Les 1 100 Polaroids rassemblés dans le livre Letters on America (Princeton Architectural Press, 2000) ne représentent qu’une fraction du travail de collecte que le graphiste américain Ed Fella a entamé en 1987. Des tirages uniques d’une matière qui l’est tout autant : les lettrages vernaculaires éparpillés dans le paysage américain. Le message importe peu, le contexte non plus, Fella s’intéresse ici aux qualités (et aux défauts) formelles de ces signes qui sont le plus souvent peints à la main. La prise de vue est une prise de note, elle attrape des fragments, ce qui intéresse l’œil du graphiste : « En un sens, ces photographies ne parlent pas d’autre chose que ce à quoi ressemblent des lettres quand elles sont photographiées ». L’appareil se fait enregistreur, il n’est pas en soit un moyen d’expression. Si Ed Fella affectionne tant les lettrages, peints par des professionnels ou des amateurs, c’est qu’ils détiennent en eux une brutalité, une honnêteté révélatrice d’une identité, d’une signification qui dépasse celle des mots. C’est aussi que souvent, ces lettrages contreviennent à toutes les règles édictées en matière, ce qui semble lui procurer une grande jubilation.

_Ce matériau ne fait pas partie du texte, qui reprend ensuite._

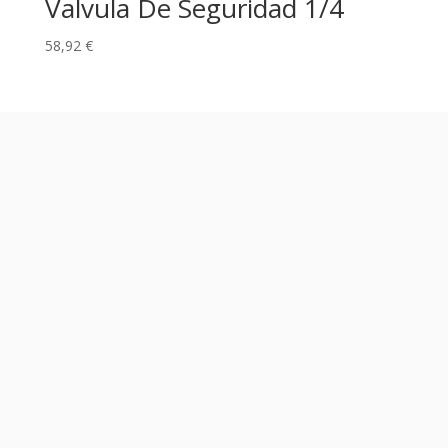
Valvula De Seguridad 1/4
58,92
€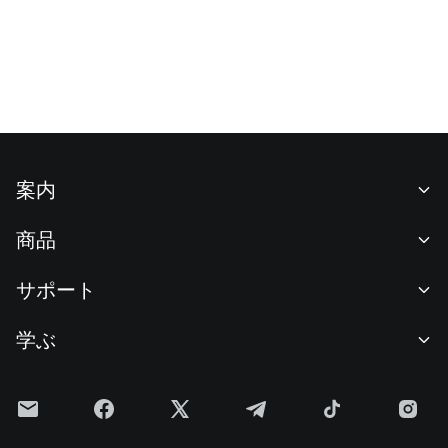
案内
当社について
商品
採用情報
P2P
サポート
ニュースルーム
交換 & ブロック取引
VIP特典
F1 Oracle Red Bull Racing 公式スポンサー
学ぶ
現物取引
機関向けサービス
利用規約
アカデミー
証拠金取引
フィードバック
リスク警告
Gateニュース
投資センター
お知らせ
プライバシー規約
Gateブログ
ETF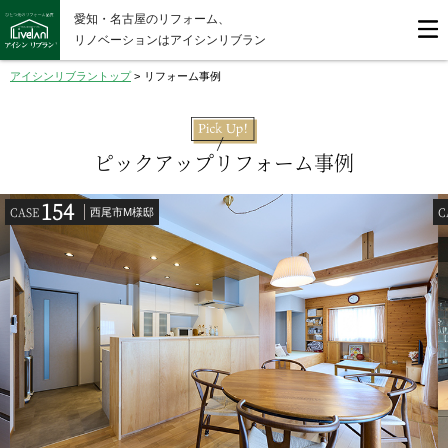
愛知・名古屋のリフォーム、
リノベーションはアイシンリブラン
アイシンリブラントップ
>
リフォーム事例
ピックアップリフォーム事例
154
CASE
C
西尾市M様邸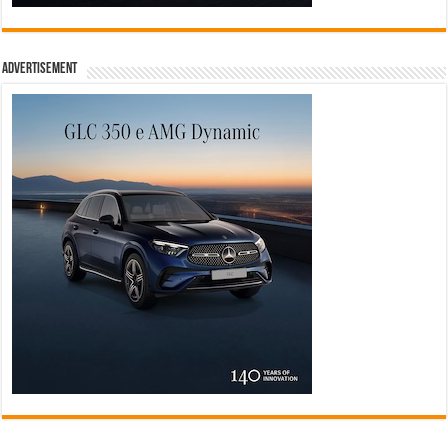
Advertisement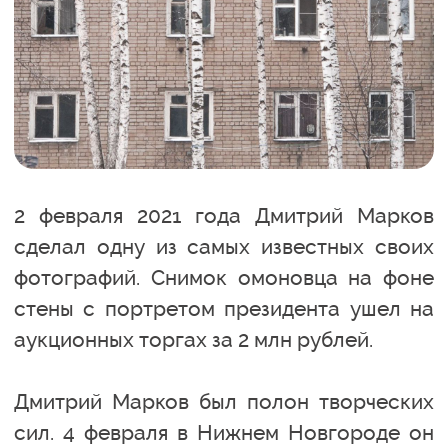
2 февраля 2021 года Дмитрий Марков
сделал одну из самых известных своих
фотографий. Снимок омоновца на фоне
стены с портретом президента ушел на
аукционных торгах за 2 млн рублей.
Дмитрий Марков был полон творческих
сил. 4 февраля в Нижнем Новгороде он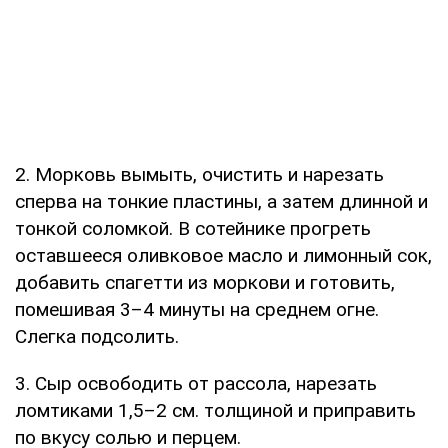
2. Морковь вымыть, очистить и нарезать
сперва на тонкие пластины, а затем длинной и
тонкой соломкой. В сотейнике прогреть
оставшееся оливковое масло и лимонный сок,
добавить спагетти из моркови и готовить,
помешивая 3–4 минуты на среднем огне.
Слегка подсолить.
3. Сыр освободить от рассола, нарезать
ломтиками 1,5–2 см. толщиной и приправить
по вкусу солью и перцем.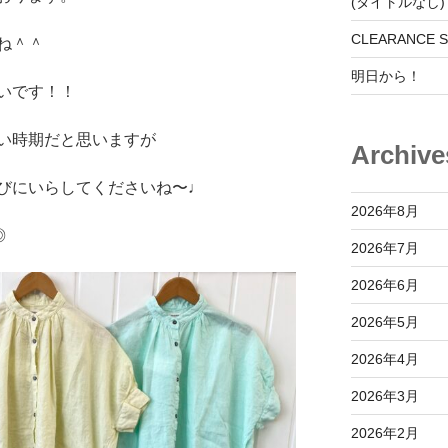
(タイトルなし)
CLEARANCE S
ね＾＾
明日から！
いです！！
い時期だと思いますが
Archive
びにいらしてくださいね〜♩
2026年8月
◎
2026年7月
2026年6月
2026年5月
2026年4月
2026年3月
2026年2月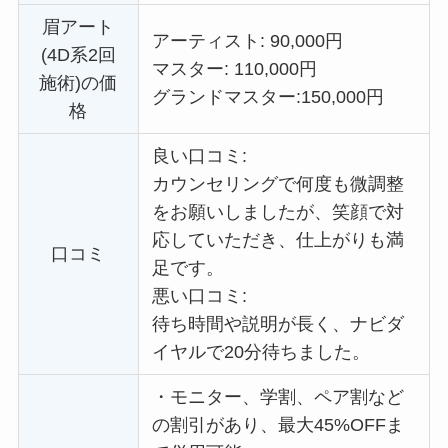
眉アート
アーティスト: 90,000円
(4D系2回
マスター: 110,000円
施術)の価
グランドマスター:
150,000円
格
良い口コミ:
カウンセリングで何度も微調整
をお願いしましたが、笑顔で対
応していただき、仕上がりも満
口コミ
足です。
悪い口コミ:
待ち時間や説明が長く、ナビダ
イヤルで20分待ちました。
・
モニター、学割、ペア割など
の割引があり、最大45%OFFま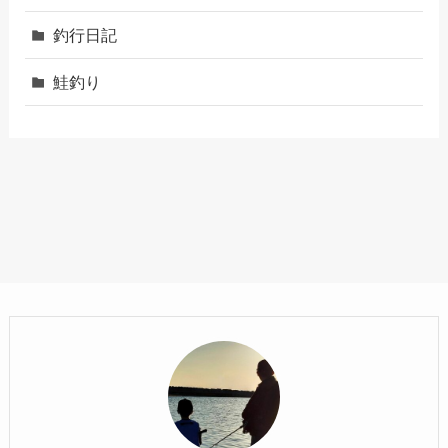
釣行日記
鮭釣り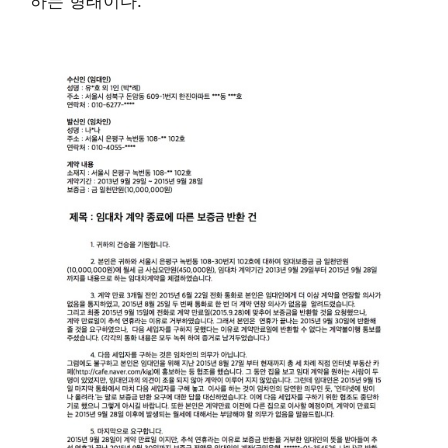
하는 형태이다.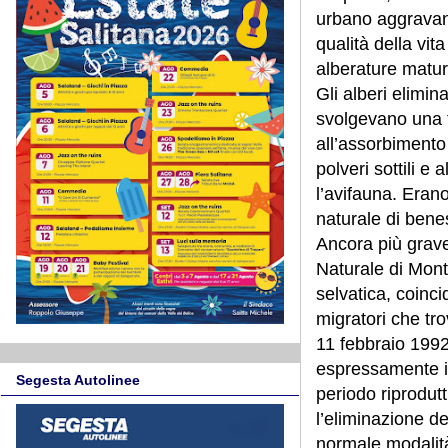
urbano aggravan
qualità della vit
alberature matur
Gli alberi elimin
svolgevano una 
all’assorbimento
polveri sottili e
l’avifauna. Erano
naturale di benes
Ancora più grave 
Naturale di Mont
selvatica, coinci
migratori che tr
11 febbraio 1992 
espressamente il
Segesta Autolinee
periodo riprodut
l’eliminazione de
normale modalità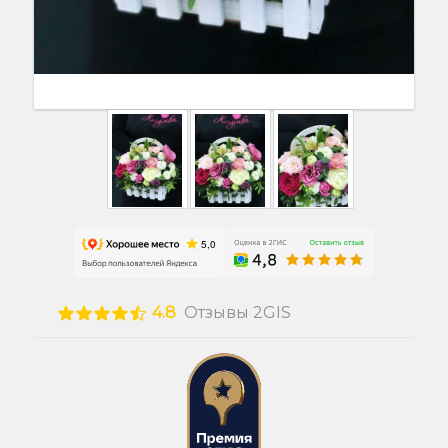
4.8
Отзывы 2GIS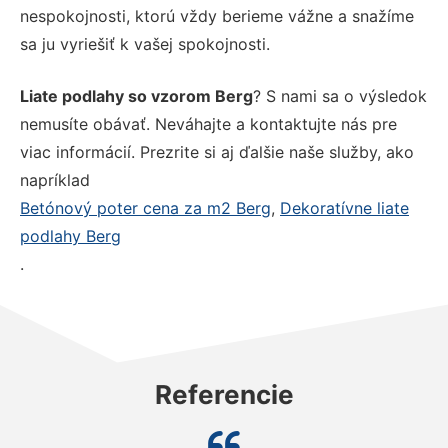
nespokojnosti, ktorú vždy berieme vážne a snažíme
sa ju vyriešiť k vašej spokojnosti.
Liate podlahy so vzorom Berg
? S nami sa o výsledok
nemusíte obávať. Neváhajte a kontaktujte nás pre
viac informácií. Prezrite si aj ďalšie naše služby, ako
napríklad
Betónový poter cena za m2 Berg
,
Dekoratívne liate
podlahy Berg
.
Referencie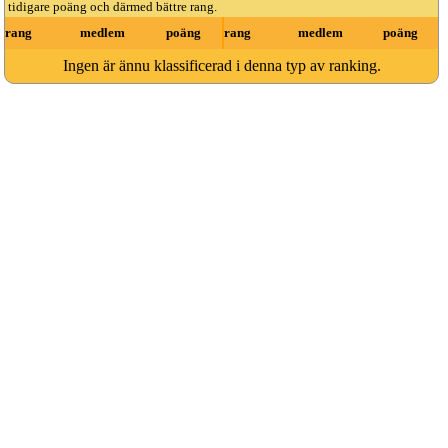
tidigare poäng och därmed bättre rang.
rang
medlem
poäng
rang
medlem
poäng
Ingen är ännu klassificerad i denna typ av ranking.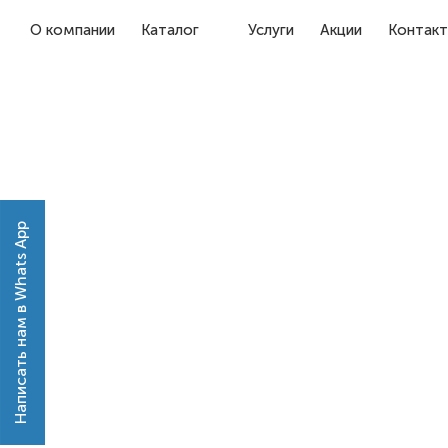
О компании
Каталог
Услуги
Акции
Контак
Написать нам в Whats App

Dans les années 1930, Walker Evans est le premier photographe américain à porter son attention sur l’architecture vernaculaire, et de fait sur les signes quels qu’ils soient (panneaux de signalisation, enseignes peintes, publicités). Il comprend que le monde peut être lu à travers ces symboles de la société moderne. Bien plus tard, en 1973, il fera l’acquisition d’un dernier appareil, un Polaroid sx-70. Un jouet d’une simplicité redoutable : « À mon avis, personne ne devrait toucher un Polaroid avant l’âge de soixante ans. Il faut en avoir fait avant. Cet appareil réduit tout à ce que l’on a dans le crâne, ce que l’on aime. Cela m’intéresse aussi beaucoup car j’ai le sentiment que si vous avez toutes ces choses en tête, c’est l’instrument qui va les mettre à l’épreuve. Ce satané machin va capter tout ce que vous lui montrez. Il est essentiel de vraiment maîtriser son sujet avant de le pointer vers quoi que  ce soit. Il faut savoir ce vers quoi on le dirige, et pourquoi – même si c’est juste instinctif. » Il effectue ainsi durant les derniers mois de sa vie des milliers d’instantanés en couleur. Walker Evans voulait, avant que le temps ne le rattrape, initier un ultime projet  éditorial : un ouvrage compilant un alphabet de lettres vernaculaires. Avec la somme réunie par Ed Fella, il peut dormir sur ses deux oreilles.